Diese neuen Kästen wurden durch die Bayerischen Staatsforsten beschafft, durch das Amt für Ernährung, Landwirtschaft und Forsten gefördert und auch im Staatswald aufgehängt. Die Initiative ging von Frau Bruglachner – Zaschka aus, die den Stein ins Rollen brachte. Herzlichen Dank an Sie und auch an Herrn Forstrat Ingo Greim für dessen Unterstützung.

In diesem Zusammenhang möchte ich mich ebenso für die stets vertrauensvolle, offene und gute Zusammenarbeit bedanken.

Ferner betreuen wir die drei bekannten Fledermauskeller. Im Herbst werden diese auf Vordermann gebracht, gereinigt und ein- bis zweimal im Jahr auf Besatz hin überprüft.

Die Fledermauspopulation hat sich im letzten Jahr nach meiner Einschätzung wieder positiv entwickelt.

Ein Wort zu unseren eigenen und selbst entworfenen Holzgroßkästen:

Aus der Tschechischen Republik, genauer aus dem Naturschutzgebiet „Cesky Les“, das liegt zwischen Karlsbad und Marienbad, haben wir eine Nachricht erhalten, wonach dort ein Monitoring mithilfe unserer Fledermauskästen durchgeführt wurde. Aufgrund der Haltbarkeit und der einfachen Handhabung wurden wir äußerst lobenswert erwähnt.

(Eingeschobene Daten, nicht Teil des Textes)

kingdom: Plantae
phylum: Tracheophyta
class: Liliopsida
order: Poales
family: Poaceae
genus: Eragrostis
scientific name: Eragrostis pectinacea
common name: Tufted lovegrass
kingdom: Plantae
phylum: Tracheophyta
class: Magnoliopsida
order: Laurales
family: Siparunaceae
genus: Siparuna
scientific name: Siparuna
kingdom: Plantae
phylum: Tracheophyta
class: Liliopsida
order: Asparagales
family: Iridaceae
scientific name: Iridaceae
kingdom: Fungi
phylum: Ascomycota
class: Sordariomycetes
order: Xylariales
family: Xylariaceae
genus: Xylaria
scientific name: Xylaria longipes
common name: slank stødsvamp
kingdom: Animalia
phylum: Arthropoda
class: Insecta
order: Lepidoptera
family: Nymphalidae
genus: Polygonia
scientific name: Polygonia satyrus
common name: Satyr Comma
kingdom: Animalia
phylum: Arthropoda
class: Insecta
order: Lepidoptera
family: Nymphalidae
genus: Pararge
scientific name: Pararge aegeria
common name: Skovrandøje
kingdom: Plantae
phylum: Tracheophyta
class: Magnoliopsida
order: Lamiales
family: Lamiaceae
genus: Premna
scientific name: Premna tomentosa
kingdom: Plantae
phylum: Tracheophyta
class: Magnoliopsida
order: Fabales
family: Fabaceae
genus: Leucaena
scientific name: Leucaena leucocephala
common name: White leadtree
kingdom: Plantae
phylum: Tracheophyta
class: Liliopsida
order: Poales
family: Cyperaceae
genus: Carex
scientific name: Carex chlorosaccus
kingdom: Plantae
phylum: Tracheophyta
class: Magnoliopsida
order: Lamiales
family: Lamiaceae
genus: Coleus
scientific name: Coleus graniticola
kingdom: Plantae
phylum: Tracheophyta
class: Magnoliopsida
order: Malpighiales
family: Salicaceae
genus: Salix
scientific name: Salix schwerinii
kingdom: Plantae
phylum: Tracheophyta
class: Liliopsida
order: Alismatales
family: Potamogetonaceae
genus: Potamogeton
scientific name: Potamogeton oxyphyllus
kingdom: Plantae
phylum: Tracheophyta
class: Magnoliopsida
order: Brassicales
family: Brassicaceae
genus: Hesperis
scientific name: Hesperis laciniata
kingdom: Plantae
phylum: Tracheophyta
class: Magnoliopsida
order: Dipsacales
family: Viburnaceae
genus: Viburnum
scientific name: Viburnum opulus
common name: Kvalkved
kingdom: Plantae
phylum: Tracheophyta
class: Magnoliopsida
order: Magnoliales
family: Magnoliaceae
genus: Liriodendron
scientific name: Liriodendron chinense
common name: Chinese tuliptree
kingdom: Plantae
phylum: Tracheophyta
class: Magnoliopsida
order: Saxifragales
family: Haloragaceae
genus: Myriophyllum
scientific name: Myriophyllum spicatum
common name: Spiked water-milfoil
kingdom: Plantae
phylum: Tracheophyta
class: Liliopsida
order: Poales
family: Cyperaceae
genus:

Des Weiteren haben wir, d.h. Sieglinde Gleißner und Manfred Janker, an der Veranstaltung „Bayern Tour Natur“ mit einer Wanderung rund um den 7-Insel-Weiher teilgenommen. Erfreulicherweise haben etwa 20 Wanderer und Wanderinnen, unter ihnen Familien mit Kindern, teilgenommen.

Vogel des Jahres 2017 ist der Waldkauz.

Mit ihm wird stellvertretend für alle Eulenarten für den Erhalt alter Bäume und deren Höhlen geworben und auf die Bedürfnisse höhlenbewohnender Tiere aufmerksam gemacht.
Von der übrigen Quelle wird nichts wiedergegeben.